Dr. Liu Xiaoye, a young scholar and associate professor at the College of Animal Science and Technology, Beijing University of Agriculture, recently co-first authored a research paper titled "Tissue geometry spatiotemporally drives bacterial infections" in Cell. This paper, through an interdisciplinary innovative design, reveals a novel mode of pathogen-host interaction dominated by "organizational cell monolayer geometric structural characteristics – mechanotransduction – infection recognition." It proposes an antibacterial strategy and approach with the Piezo1-mediated mechanotransduction pathway as a potential target, laying the foundation for the development of host-directed antimicrobial therapies against multidrug-resistant organisms (MDRO), and holding significant potential for clinical application. Liu Xiaoye has been involved in this research for nearly seven years. Speaking about the groundbreaking scientific achievement, she said, "in the labyrinth of scientific research, interdisciplinary collaboration is like having a guiding light - it doesn't directly provide the answer, but can always illuminate unexpected paths."
"It was a fascinating exploration of 'boundaries' when mechanics meets microbiology"
As a young teacher, Liu Xiaoye often tells his students in class, "The most fascinating things in science are often hidden in overlooked details." The interdisciplinary research collaboration with his doctoral supervisor Professor Zhu Kui from China Agricultural University, postdoctoral supervisor Researcher Huang Jianyong from Peking University, and Researcher Huang Shuqiang from Shenzhen Institutes of Advanced Technology, CAS stemmed precisely from such an 'overlooked detail' - the mechanical microenvironment at the edge of tissue cells - unexpectedly opening up a brand-new perspective for understanding bacterial infection.
Interdisciplinary collaboration was challenging at the beginning. During Liu Xiaoye's doctoral studies, she published a cover article in Advanced Science, which initially established a model for bacterial-cell infection interactions. Later, she came to the College of Engineering at Peking University to continue her postdoctoral research. Building upon her previous study of the interaction mechanism between bacteria and cells, they began to hypothesize whether biomechanical factors could influence bacterial invasion of cells, and this became the first spark ignited by this interdisciplinary collision.

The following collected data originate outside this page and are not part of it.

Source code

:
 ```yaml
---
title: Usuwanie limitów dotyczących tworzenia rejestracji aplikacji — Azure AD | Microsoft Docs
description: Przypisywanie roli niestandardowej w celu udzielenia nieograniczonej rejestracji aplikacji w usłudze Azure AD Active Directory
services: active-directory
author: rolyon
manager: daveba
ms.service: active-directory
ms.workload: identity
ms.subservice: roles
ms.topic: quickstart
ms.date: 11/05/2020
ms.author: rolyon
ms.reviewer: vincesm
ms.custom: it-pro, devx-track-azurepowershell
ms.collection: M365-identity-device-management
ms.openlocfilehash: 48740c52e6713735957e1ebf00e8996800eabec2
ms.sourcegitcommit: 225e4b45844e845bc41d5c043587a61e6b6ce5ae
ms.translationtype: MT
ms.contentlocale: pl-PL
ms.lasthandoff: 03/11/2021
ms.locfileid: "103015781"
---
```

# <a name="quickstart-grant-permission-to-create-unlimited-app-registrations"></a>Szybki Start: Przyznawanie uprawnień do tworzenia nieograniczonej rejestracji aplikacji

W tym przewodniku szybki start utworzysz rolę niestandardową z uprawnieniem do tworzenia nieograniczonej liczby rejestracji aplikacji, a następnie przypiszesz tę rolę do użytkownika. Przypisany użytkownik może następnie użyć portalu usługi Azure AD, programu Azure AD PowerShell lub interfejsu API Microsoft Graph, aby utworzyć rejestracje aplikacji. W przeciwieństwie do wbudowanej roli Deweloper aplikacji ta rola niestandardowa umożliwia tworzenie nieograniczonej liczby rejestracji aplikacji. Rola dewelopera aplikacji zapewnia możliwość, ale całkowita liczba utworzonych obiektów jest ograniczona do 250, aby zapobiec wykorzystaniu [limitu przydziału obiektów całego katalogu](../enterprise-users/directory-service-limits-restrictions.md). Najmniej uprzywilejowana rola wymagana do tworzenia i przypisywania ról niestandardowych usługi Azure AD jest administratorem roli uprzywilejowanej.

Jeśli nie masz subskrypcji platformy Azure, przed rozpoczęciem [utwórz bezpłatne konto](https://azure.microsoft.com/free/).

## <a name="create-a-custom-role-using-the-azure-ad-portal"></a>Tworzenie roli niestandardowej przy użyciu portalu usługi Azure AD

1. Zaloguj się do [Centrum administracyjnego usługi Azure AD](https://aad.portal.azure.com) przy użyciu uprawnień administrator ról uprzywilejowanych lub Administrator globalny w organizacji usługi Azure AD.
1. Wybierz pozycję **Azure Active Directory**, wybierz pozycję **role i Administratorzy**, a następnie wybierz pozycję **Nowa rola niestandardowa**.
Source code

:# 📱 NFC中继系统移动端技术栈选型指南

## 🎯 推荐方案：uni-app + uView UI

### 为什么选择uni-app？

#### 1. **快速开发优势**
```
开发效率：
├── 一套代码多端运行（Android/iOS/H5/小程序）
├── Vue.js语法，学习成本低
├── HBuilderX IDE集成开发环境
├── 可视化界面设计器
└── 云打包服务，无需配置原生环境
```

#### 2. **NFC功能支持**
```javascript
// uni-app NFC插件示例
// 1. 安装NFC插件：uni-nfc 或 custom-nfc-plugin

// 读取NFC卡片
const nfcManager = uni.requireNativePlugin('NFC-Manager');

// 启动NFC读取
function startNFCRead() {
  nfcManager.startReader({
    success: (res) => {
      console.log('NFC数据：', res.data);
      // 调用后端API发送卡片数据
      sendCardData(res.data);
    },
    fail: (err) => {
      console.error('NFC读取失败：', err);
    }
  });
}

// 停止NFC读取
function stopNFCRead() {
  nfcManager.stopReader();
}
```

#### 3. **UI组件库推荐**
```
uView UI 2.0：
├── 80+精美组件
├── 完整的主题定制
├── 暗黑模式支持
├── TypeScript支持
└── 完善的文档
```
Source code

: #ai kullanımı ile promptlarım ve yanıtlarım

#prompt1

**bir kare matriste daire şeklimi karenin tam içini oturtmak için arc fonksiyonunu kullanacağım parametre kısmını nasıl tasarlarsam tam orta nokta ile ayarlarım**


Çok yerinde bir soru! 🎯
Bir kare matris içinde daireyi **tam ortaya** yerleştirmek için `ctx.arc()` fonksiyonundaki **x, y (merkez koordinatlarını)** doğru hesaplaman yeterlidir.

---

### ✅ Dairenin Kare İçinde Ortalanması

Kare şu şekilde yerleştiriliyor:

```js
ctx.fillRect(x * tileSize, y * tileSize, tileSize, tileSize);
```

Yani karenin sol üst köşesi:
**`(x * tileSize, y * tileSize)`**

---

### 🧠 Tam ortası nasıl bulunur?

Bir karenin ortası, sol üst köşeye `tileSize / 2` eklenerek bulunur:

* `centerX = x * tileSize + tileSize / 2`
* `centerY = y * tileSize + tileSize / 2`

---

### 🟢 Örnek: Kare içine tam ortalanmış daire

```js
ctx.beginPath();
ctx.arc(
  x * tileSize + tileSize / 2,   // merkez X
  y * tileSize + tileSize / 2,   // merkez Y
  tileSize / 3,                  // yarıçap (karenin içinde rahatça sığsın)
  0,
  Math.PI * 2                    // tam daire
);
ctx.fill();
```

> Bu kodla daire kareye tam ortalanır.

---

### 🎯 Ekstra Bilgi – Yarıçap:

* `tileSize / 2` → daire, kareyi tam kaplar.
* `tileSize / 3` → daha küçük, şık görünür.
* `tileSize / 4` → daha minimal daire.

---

Through their research, Liu Xiaoye and the team discovered that the extracellular matrix stiffness in the cellular mechanical microenvironment regulates bacterial infection, and this infection occurs precisely in the area of the greatest force. This phenomenon, where the area of the greatest force is at the boundary regardless of whether it's a single cell or a cell monolayer, was a novel finding that preceded the formation of this Cell article.